§ **TASK PROMPT**: Below is a block of entries; repeat exactly the lines starting at the line that contains "smartphone: none [900,469,948,550]" and ending at the line that contains "apple: none [942,495,987,535]", both included.

§ **EXERCISE INPUTS**:
Start of Block
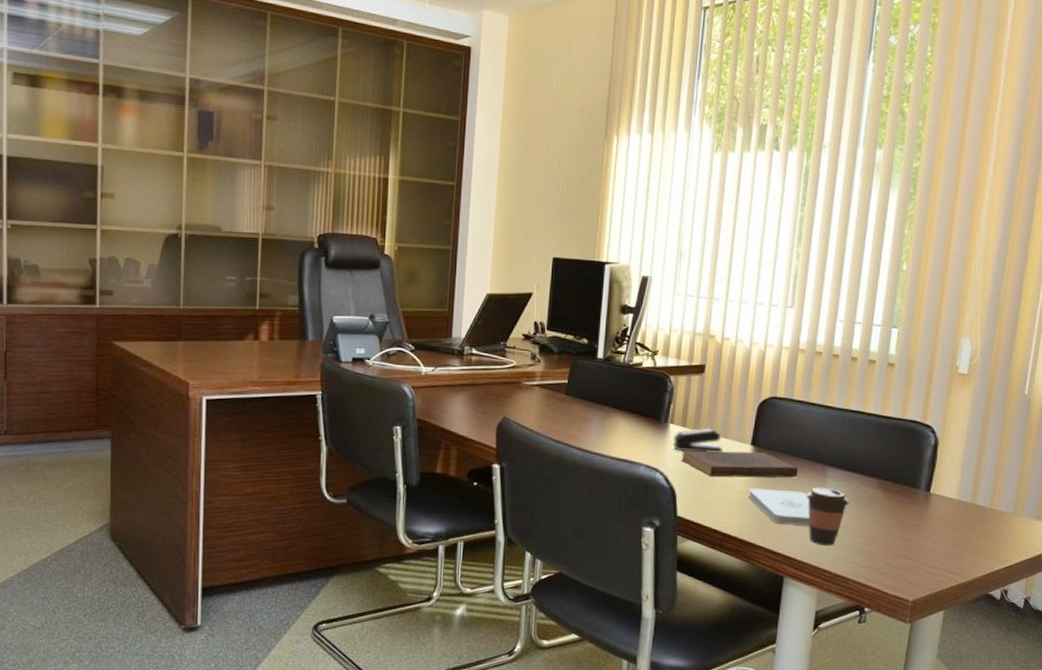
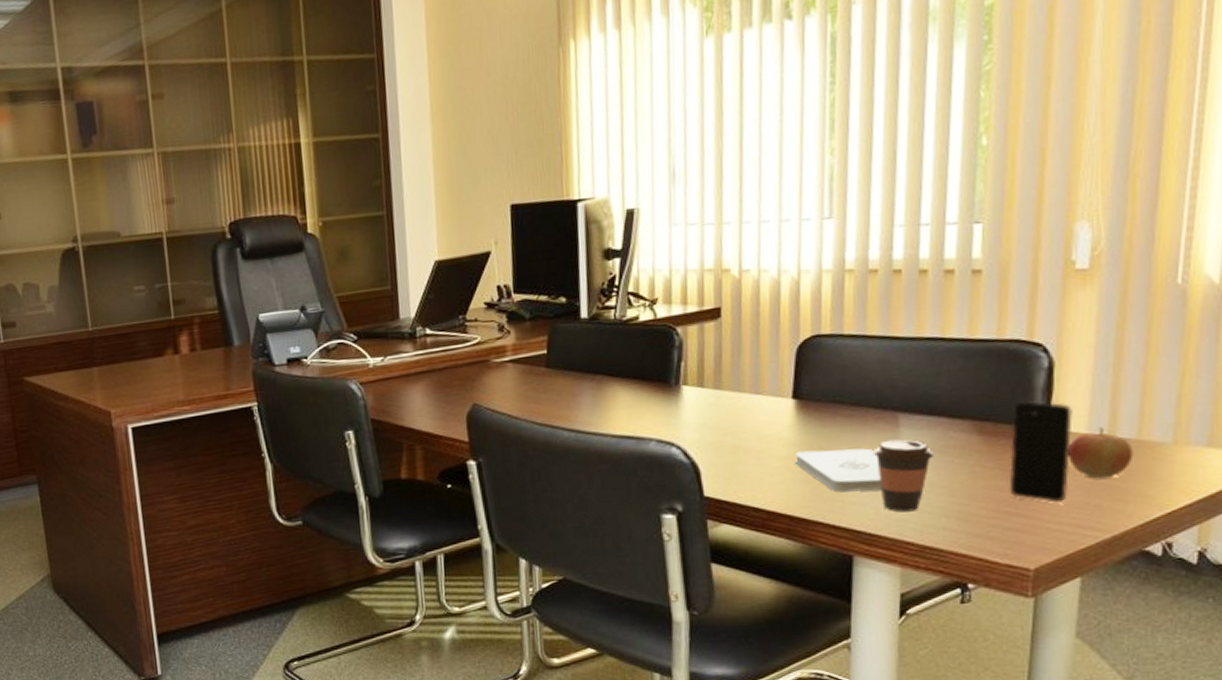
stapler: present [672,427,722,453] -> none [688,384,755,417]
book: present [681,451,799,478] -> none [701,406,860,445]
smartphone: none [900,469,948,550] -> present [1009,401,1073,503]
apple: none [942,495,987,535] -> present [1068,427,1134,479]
End of Block
Start of Block
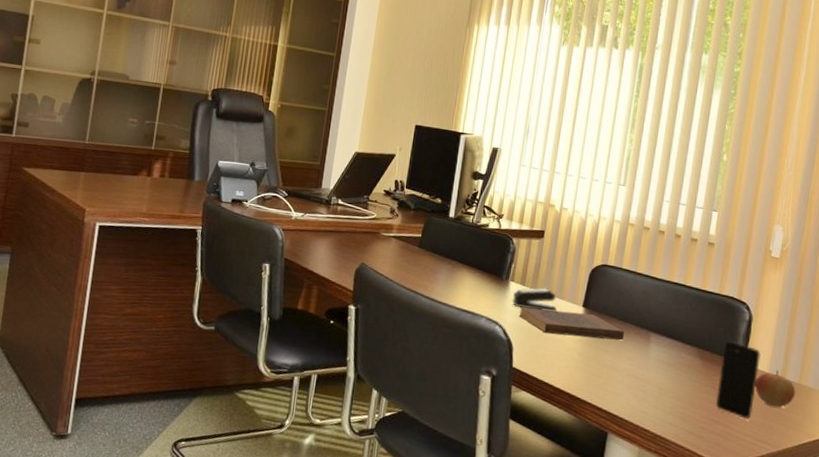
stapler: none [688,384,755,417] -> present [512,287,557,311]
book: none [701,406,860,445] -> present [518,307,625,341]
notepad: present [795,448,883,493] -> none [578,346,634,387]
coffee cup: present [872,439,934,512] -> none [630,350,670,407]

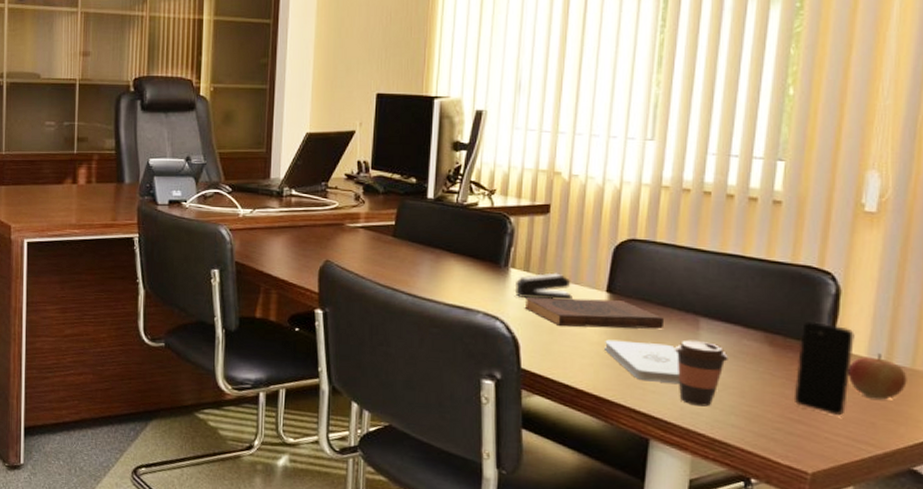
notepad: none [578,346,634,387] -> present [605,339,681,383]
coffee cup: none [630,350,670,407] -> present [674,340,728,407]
End of Block
§ **YOUR RESPONSE**:
smartphone: none [900,469,948,550] -> present [1009,401,1073,503]
apple: none [942,495,987,535] -> present [1068,427,1134,479]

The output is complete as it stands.